→ READING PASSAGE:

2701 Cambridge Court, Suite 100
Auburn Hills, MI  48326
___________________________________________________

(Address of principal executive offices, including zip code)

Registrant’s telephone number, including area code:  248-370-9900

(Former Name or Former Address, if Changed Since Last Report.)
___________________________________________________

Check the appropriate box below if the Form 8-K filing is intended to simultaneously satisfy the filing obligation of the registrant under any of the following provisions (see General Instruction A.2. below):
[ ] Written communications pursuant to Rule 425 under the Securities Act (17 CFR 230.425)
[ ] Soliciting material pursuant to Rule 14a-12 under the Exchange Act (17 CFR 240.14a-12)
[ ] Pre-commencement communications pursuant to Rule 14d-2(b) under the Exchange Act (17 CFR 240.14d-2(b))
[ ] Pre-commencement communications pursuant to Rule 13e-4(c) under the Exchange Act (17 CFR 240.13e-4(c))

→ INSTRUCTION:
What telephone number does the Form 8-K cover page give for the registrant?

→ LISTED ENTRIES:
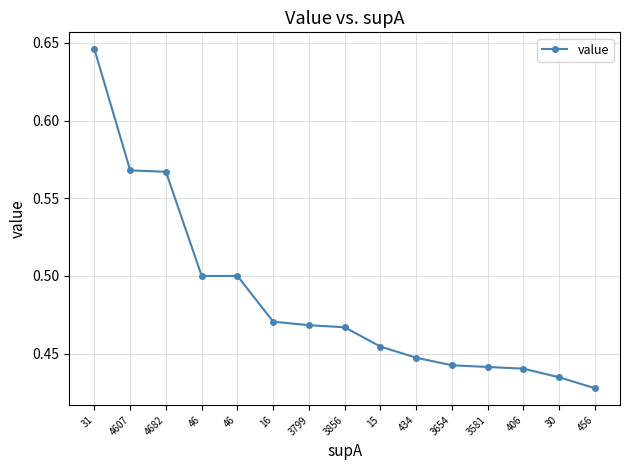

How many lines are shown in the chart?

1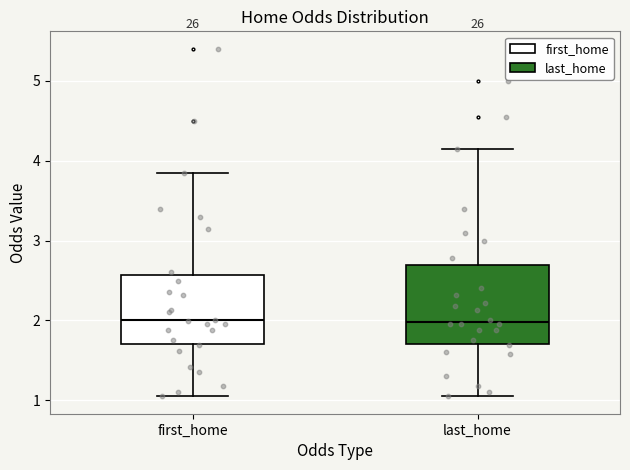

Reading left to right, read every box against the y-axis: the position of its median line, the range the box covers, and the ends of its whiskers. The values are not printed on the chart, so give them approximately, as read against the axis.

first_home: median 2.0, box 1.7 to 2.6, whiskers 1.1 to 3.9
last_home: median 2.0, box 1.7 to 2.7, whiskers 1.1 to 4.2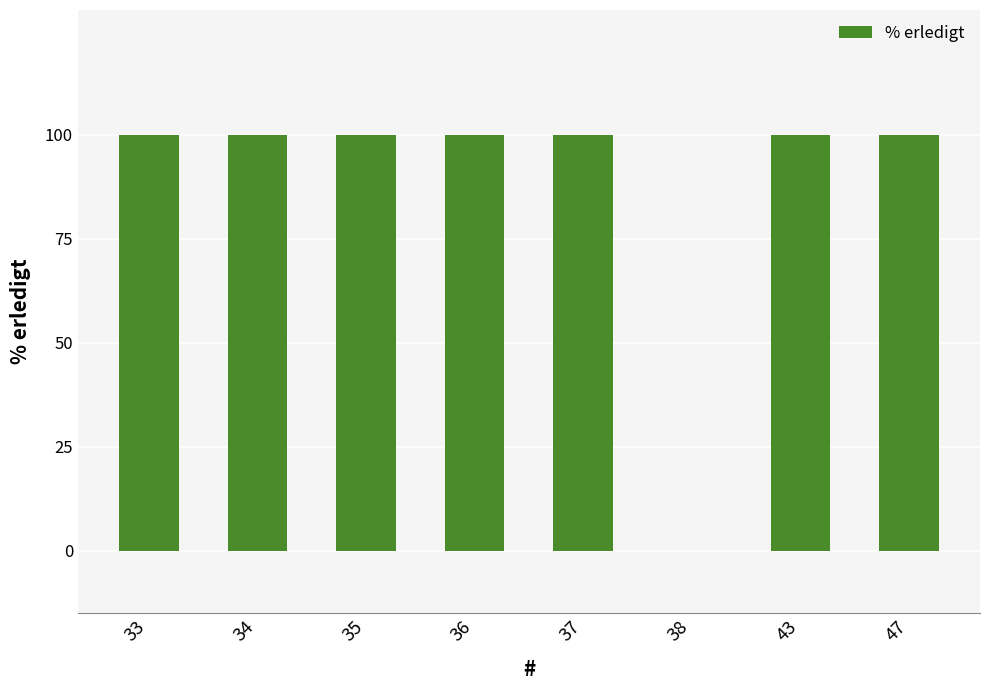

True or false: the data shows 100 at 33.

True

→ EXERCISE RESULT:
248-370-9900